1 files changed, 22 insertions, 18 deletions
diff --git a/scripts/training/filter-rule-table.py b/scripts/training/filter-rule-table.py
index 14736fe1f..d28fa0c89 100755
--- a/scripts/training/filter-rule-table.py
+++ b/scripts/training/filter-rule-table.py
@@ -1,25 +1,29 @@
 #!/usr/bin/env python
 
 # Author: Phil Williams
-
-# Usage: filter-rule-table.py [--min-non-initial-rule-count=N] INPUT
-#
-# Given a rule table (on stdin) and an input text, filter out rules that
-# couldn't be used in parsing the input and write the resulting rule table
-# to stdout.  The input text is assumed to contain the same factors as
-# the rule table and is assumed to be small (not more than a few thousand
-# sentences): the current algorithm won't scale well to large input sets.
 #
-# The filtering algorithm considers a source RHS to be a sequence of
-# words and gaps, which must match a sequence of words in one of the
-# input sentences, with at least one input word per gap.  The NT labels
-# are ignored, so for example a rule with the source RHS "the JJ dog"

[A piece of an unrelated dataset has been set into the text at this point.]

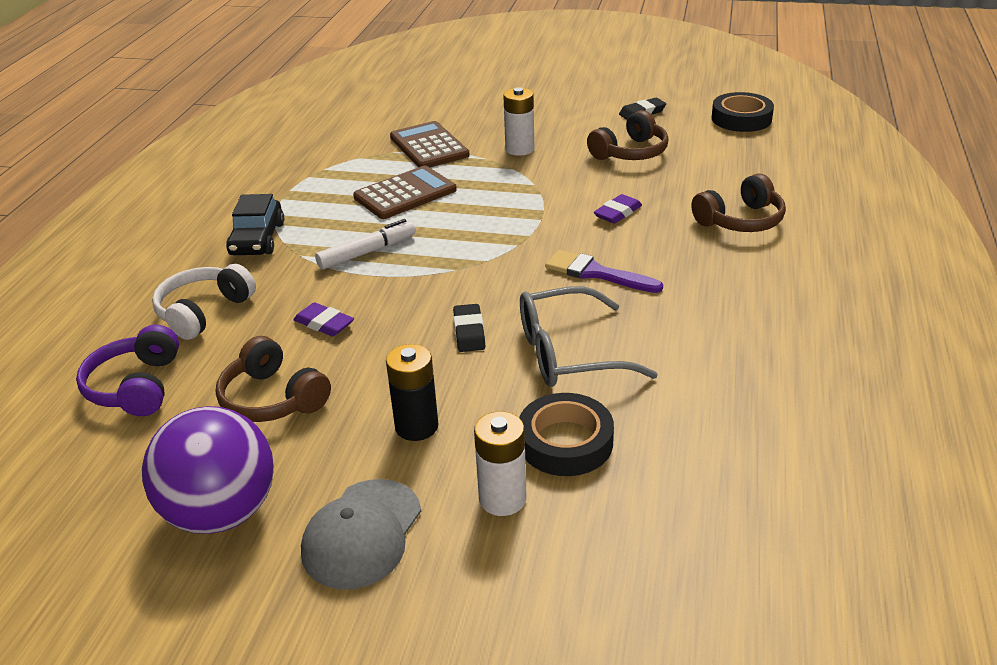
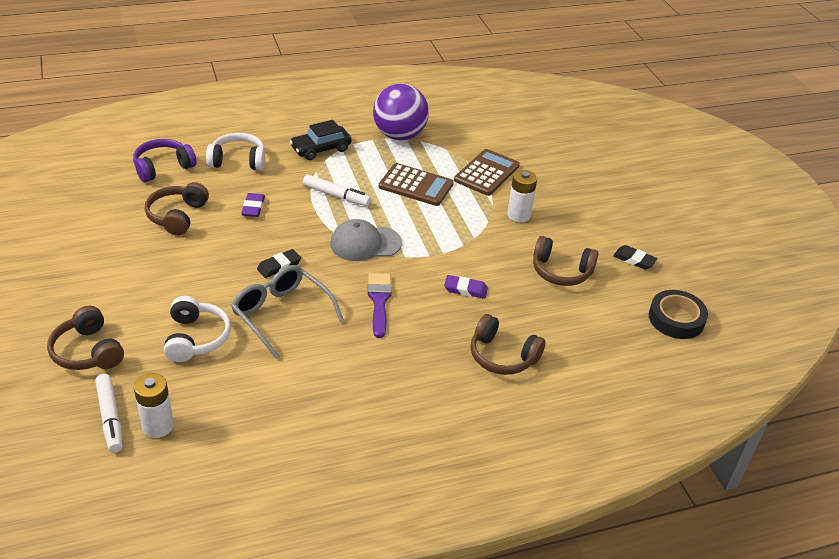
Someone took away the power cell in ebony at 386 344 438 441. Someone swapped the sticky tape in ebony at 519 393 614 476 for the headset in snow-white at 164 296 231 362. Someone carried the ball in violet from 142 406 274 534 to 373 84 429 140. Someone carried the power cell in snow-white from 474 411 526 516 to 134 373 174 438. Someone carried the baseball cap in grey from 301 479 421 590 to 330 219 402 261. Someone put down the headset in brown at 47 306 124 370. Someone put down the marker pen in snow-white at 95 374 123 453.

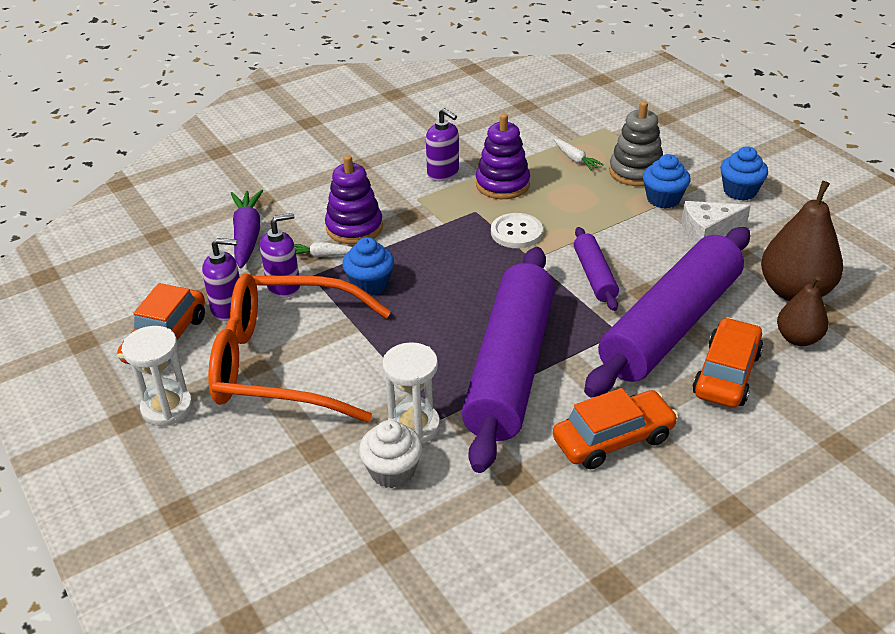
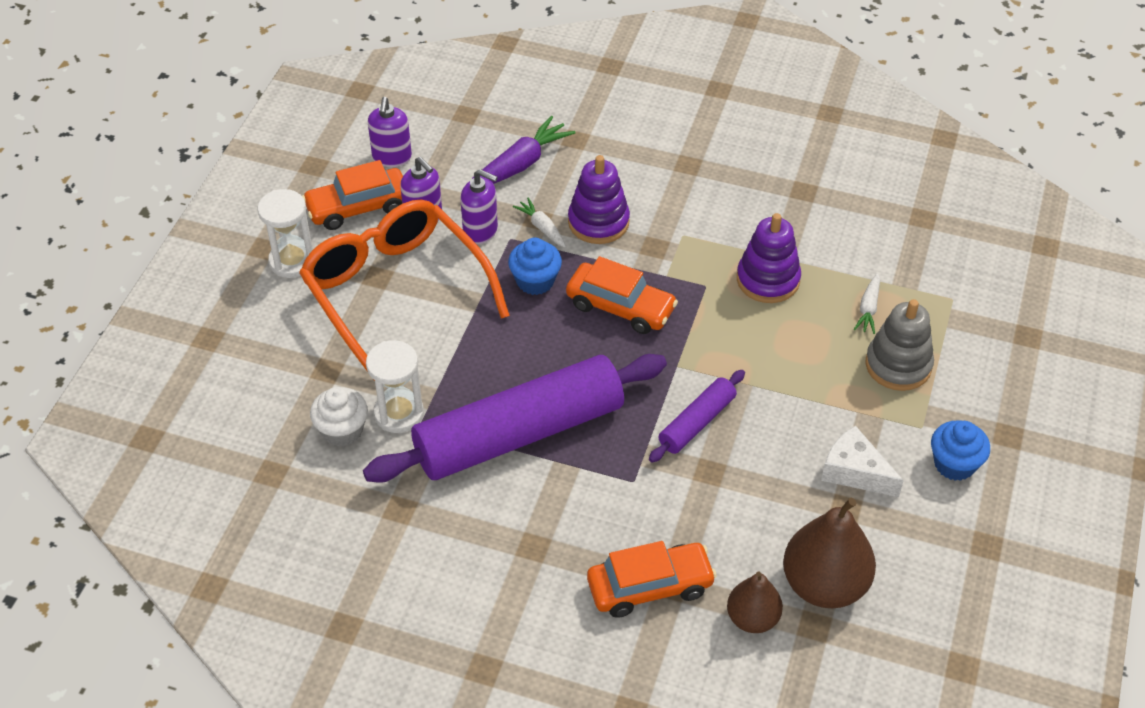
Someone carried the soap dispenser in violet from 426 108 459 181 to 368 97 412 167. Someone took away the fairy cake in blue at 643 154 690 209. Someone took away the button in snow-white at 491 213 543 248. Someone took away the rolling pin in violet at 584 227 750 397. Someone carried the toy car in orange from 553 388 678 469 to 566 256 678 334.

-# would be allowed if the sequence "the slobbering dog" occurs in one of
-# the input sentences, even if there's no rule to derive a JJ from
-# "slobbering."  (If "slobbering" were an unknown word, the 'unknown-lhs'
-# decoder option would allow it to take a number of NT labels, likely
-# including JJ, with varying probabilities, so removing the rule would
-# be a bad idea.)
+# This file is part of moses.  Its use is licensed under the GNU Lesser General
+# Public License version 2.1 or, at your option, any later version.
+
+"""Usage: filter-rule-table.py [--min-non-initial-rule-count=N] INPUT
+
+Given a rule table (on stdin) and an input text, filter out rules that
+couldn't be used in parsing the input and write the resulting rule table
+to stdout.  The input text is assumed to contain the same factors as
+the rule table and is assumed to be small (not more than a few thousand
+sentences): the current algorithm won't scale well to large input sets.
+
+The filtering algorithm considers a source RHS to be a sequence of
+words and gaps, which must match a sequence of words in one of the
+input sentences, with at least one input word per gap.  The NT labels
+are ignored, so for example a rule with the source RHS "the JJ dog"
+would be allowed if the sequence "the slobbering dog" occurs in one of
+the input sentences, even if there's no rule to derive a JJ from
+"slobbering."  (If "slobbering" were an unknown word, the 'unknown-lhs'
+decoder option would allow it to take a number of NT labels, likely
+including JJ, with varying probabilities, so removing the rule would
+be a bad idea.)
+"""
 
 import optparse
 import sys